For some, this is going too far. Do we really need to be connected everywhere, at every time, to every device? We’ve all seen, in any number of science fiction novels and films, the dark side of the development of the Internet of things. Whether we’re talking about the insane computer Hal 2000, the Terminator, or the Matrix, having humans connected to machines doesn’t always work out for the best in movie-land.
The thing is to make sure our electronic things serve us, and not the other way around. We need to remember that the Internet of things is intended to benefit the Internet of people. We should certainly find ways to connect our devices, but only insofar as that helps humans connect better with one another.
I’m not suggesting that we go to war with our machines, but that we configure (or reconfigure) them for human use.

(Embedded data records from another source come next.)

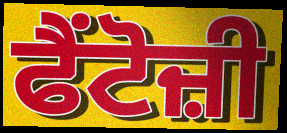
ਫੈਂਟੋਜ਼ੀ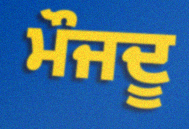
ਮੌਜਦੂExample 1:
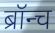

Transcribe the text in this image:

ब्रॉन्च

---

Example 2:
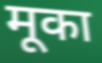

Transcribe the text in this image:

मूका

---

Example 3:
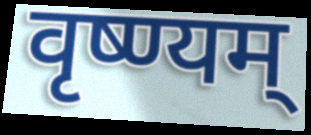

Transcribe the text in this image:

वृष्ण्यम्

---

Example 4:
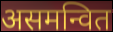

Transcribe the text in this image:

असमन्वित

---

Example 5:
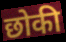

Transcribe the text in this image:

छोकीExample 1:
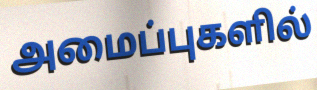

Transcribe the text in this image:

அமைப்புகளில்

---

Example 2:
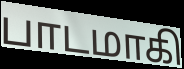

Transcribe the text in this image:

பாடமாகி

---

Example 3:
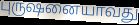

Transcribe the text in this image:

புருஷனையாவது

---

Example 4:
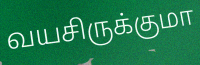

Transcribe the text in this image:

வயசிருக்குமா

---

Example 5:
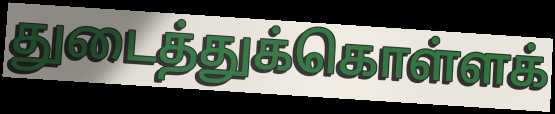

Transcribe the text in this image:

துடைத்துக்கொள்ளக்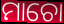
ମାଚୋ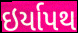
ઇર્યાપથ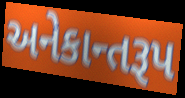
અનેકાન્તરૂપ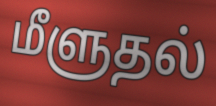
மீளுதல்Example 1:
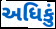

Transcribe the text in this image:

અધિકું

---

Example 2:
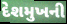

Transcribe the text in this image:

દેશમુખની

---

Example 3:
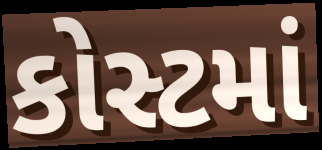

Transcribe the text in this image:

કોસ્ટમાં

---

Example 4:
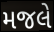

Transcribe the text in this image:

મજલે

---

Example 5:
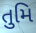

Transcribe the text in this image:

તુમિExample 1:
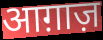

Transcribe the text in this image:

आग़ाज़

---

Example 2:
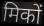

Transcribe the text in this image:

मिकों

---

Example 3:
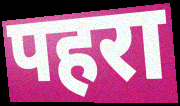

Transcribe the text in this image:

पहरा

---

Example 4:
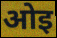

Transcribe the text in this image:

ओइ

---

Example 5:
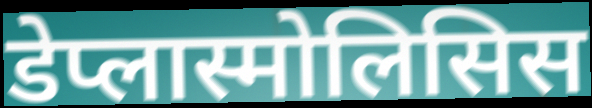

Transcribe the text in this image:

डेप्लास्मोलिसिस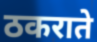
ठकरातेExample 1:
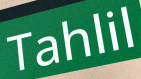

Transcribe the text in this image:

Tahlil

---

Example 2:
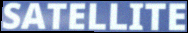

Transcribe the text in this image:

SATELLITE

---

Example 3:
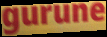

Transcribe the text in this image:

gurune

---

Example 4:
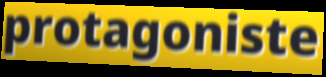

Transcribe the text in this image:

protagoniste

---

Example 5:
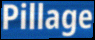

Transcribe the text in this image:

Pillage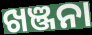
ଖଞ୍ଜନାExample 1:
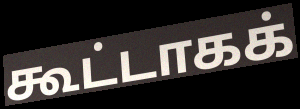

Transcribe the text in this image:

கூட்டாகக்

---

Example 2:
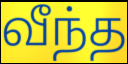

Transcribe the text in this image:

வீந்த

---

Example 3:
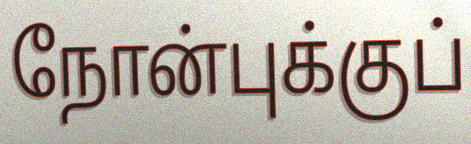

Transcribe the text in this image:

நோன்புக்குப்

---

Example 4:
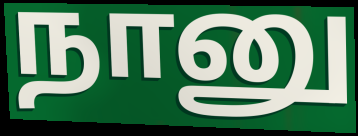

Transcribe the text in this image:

நானு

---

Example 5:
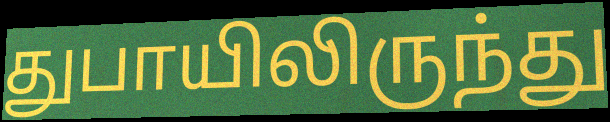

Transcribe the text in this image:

துபாயிலிருந்துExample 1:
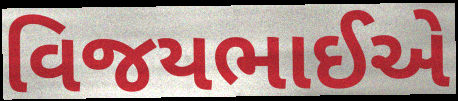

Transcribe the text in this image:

વિજયભાઈએ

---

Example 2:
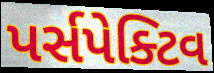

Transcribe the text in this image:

પર્સપેક્ટિવ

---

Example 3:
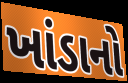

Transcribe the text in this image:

ખાંડાનો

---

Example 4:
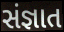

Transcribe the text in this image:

સંજ્ઞાત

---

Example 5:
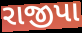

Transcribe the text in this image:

રાજીપાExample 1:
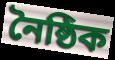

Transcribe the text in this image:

নৈষ্ঠিক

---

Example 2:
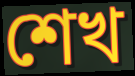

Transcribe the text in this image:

শেখ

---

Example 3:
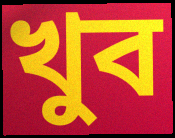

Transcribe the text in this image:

খুব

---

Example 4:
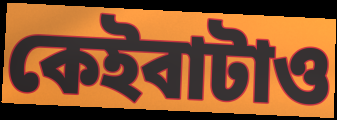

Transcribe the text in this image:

কেইবাটাও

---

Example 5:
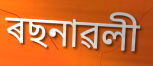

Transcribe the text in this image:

ৰছনাৱলী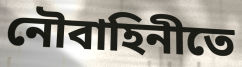
নৌবাহিনীতেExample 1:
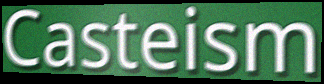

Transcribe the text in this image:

Casteism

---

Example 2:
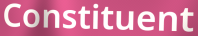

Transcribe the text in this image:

Constituent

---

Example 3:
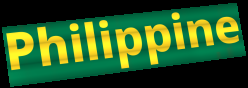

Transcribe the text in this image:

Philippine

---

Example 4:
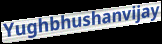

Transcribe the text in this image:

Yughbhushanvijay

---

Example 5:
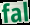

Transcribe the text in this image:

falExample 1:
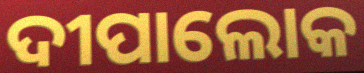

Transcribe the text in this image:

ଦୀପାଲୋକ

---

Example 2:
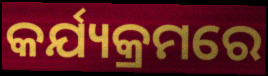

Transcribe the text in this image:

କର୍ଯ୍ୟକ୍ରମରେ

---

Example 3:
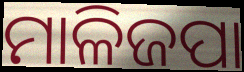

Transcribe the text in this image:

ମାଳିଜପା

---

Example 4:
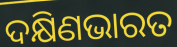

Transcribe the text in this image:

ଦକ୍ଷିଣଭାରତ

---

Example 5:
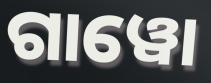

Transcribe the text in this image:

ଗାୱୋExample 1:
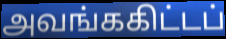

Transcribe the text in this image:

அவங்ககிட்டப்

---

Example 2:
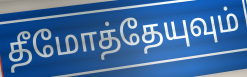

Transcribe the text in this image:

தீமோத்தேயுவும்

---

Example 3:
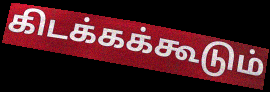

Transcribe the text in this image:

கிடக்கக்கூடும்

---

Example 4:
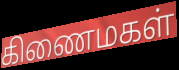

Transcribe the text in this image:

கிணைமகள்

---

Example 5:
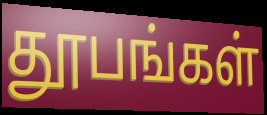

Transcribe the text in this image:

தூபங்கள்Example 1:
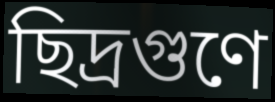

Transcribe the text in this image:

ছিদ্রগুণে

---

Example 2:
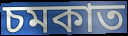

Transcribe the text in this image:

চমকাত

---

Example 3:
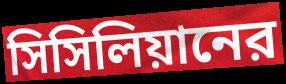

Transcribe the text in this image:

সিসিলিয়ানের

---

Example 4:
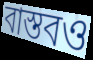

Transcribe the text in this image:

বাস্তবও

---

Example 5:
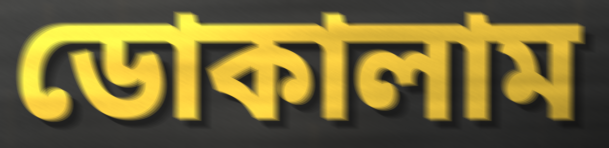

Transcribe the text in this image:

ডোকালাম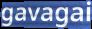
gavagai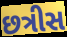
છત્રીસ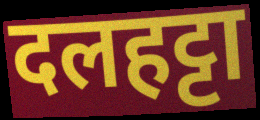
दलहट्टा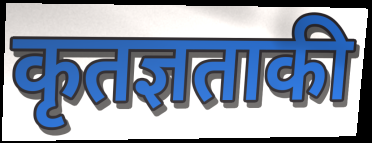
कृतज्ञताकी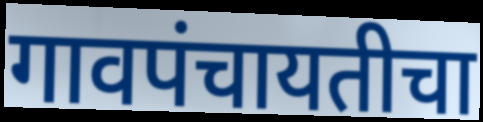
गावपंचायतीचा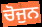
ਚੋਜੁਨ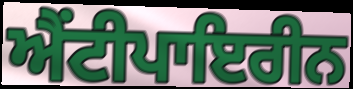
ਐਂਟੀਪਾਇਰੀਨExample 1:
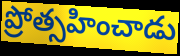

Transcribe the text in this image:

ప్రోత్సహించాడు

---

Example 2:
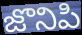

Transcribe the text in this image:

జొనిపి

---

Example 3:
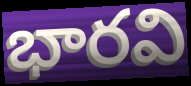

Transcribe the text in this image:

భారవి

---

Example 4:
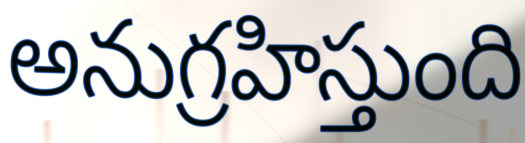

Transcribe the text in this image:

అనుగ్రహిస్తుంది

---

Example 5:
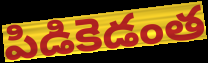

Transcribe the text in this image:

పిడికెడంతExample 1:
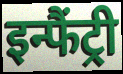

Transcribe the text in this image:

इन्फैंट्री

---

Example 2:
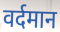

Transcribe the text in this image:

वर्दमान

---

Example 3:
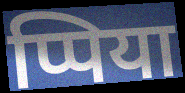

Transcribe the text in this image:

प्पिया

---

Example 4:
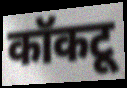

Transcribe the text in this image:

कॉकटू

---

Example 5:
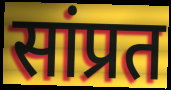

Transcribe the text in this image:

सांप्रत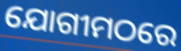
ଯୋଗୀମଠରେ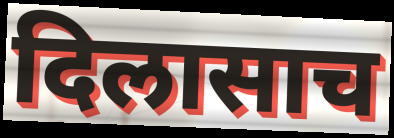
दिलासाच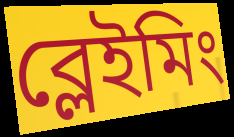
ব্লেইমিং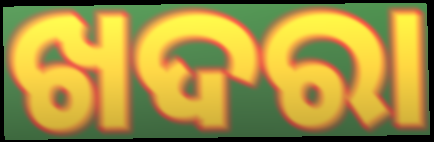
ଖଦରା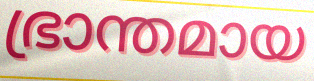
ഭ്രാന്തമായ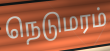
நெடுமரம்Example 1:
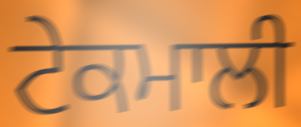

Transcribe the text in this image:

ਟੇਕਮਾਲੀ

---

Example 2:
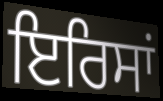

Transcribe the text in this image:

ਇਰਿਸਾਂ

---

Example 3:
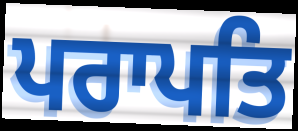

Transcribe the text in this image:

ਪਰਾਪਤਿ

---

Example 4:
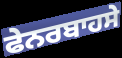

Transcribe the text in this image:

ਫੇਨਰਬਾਹਸੇ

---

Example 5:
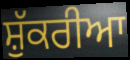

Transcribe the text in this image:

ਸ਼ੁੱਕਰੀਆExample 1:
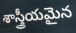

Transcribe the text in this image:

శాస్త్రీయమైన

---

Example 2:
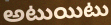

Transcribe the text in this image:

అటుయిటు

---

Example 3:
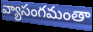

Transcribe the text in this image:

వ్యాసంగమంతా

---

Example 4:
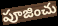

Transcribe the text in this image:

పూజించు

Instead of creating devices only for the purpose of propitiating the technology gods, we could invent things that make human lives more livable and enjoyable, and connect people in more profound ways.
The development, marketing and sales of the wondrous devices at this year’s CES will impact the work of ISOs and merchant level salespeople. These inventions will likely drive sales and profits for merchants and their acquiring partners, but we need to be careful about the kind of business culture we are helping to create.
If it is a culture that prioritizes gadgets over people – the Internet of things over the Internet of people – we will eventually find ourselves in a world where our services, and the idea that what we do is service, is lost. Even the coolest, stickiest hyper-networked toys at CES can’t replace the value of personal service in a sales-focused industry like merchant acquiring.